═════ The data ═════
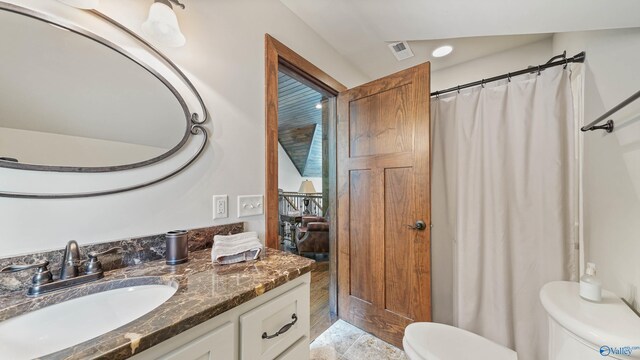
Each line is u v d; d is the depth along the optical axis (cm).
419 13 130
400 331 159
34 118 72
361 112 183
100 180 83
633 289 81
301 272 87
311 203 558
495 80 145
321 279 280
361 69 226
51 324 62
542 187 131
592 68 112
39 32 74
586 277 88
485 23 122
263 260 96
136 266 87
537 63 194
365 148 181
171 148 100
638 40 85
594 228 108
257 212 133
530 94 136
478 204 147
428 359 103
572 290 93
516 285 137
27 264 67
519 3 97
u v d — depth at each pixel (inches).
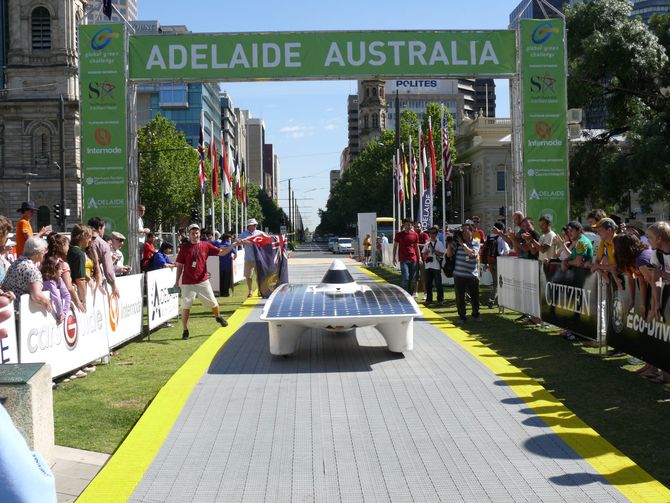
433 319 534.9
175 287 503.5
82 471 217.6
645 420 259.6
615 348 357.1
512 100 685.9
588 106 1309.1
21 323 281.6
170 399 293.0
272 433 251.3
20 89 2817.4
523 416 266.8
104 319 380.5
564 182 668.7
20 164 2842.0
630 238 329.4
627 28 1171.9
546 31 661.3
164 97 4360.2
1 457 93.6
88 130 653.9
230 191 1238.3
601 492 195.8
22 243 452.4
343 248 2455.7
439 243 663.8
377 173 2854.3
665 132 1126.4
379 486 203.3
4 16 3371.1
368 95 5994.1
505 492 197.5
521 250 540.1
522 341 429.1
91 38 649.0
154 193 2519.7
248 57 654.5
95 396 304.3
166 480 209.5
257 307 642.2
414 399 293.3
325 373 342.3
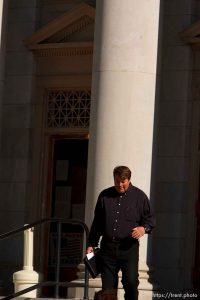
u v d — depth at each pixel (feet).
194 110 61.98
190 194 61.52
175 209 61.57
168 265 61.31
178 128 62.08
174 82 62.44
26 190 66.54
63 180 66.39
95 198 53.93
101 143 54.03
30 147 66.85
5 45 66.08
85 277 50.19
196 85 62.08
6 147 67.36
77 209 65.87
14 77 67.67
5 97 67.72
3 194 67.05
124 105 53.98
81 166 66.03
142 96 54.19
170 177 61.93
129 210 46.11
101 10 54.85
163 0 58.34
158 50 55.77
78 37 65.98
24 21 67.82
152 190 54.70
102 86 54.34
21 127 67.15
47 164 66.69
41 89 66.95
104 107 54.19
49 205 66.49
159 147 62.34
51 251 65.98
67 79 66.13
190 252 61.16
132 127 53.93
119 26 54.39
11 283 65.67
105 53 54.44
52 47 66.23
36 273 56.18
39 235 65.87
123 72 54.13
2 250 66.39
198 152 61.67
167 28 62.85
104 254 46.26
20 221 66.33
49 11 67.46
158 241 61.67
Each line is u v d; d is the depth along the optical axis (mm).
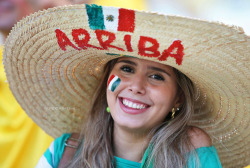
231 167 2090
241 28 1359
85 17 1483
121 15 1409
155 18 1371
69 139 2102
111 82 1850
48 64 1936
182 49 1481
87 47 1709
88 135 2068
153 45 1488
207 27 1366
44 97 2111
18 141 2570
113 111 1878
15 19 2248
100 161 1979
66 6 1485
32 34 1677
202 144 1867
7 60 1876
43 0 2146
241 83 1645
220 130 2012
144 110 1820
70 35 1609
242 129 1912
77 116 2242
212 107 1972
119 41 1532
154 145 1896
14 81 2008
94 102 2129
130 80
═════
§ **Assignment**
Across the whole listing above, determine how many lines hold the word "optical". Only that number is wanted.

§ **Expected output**
2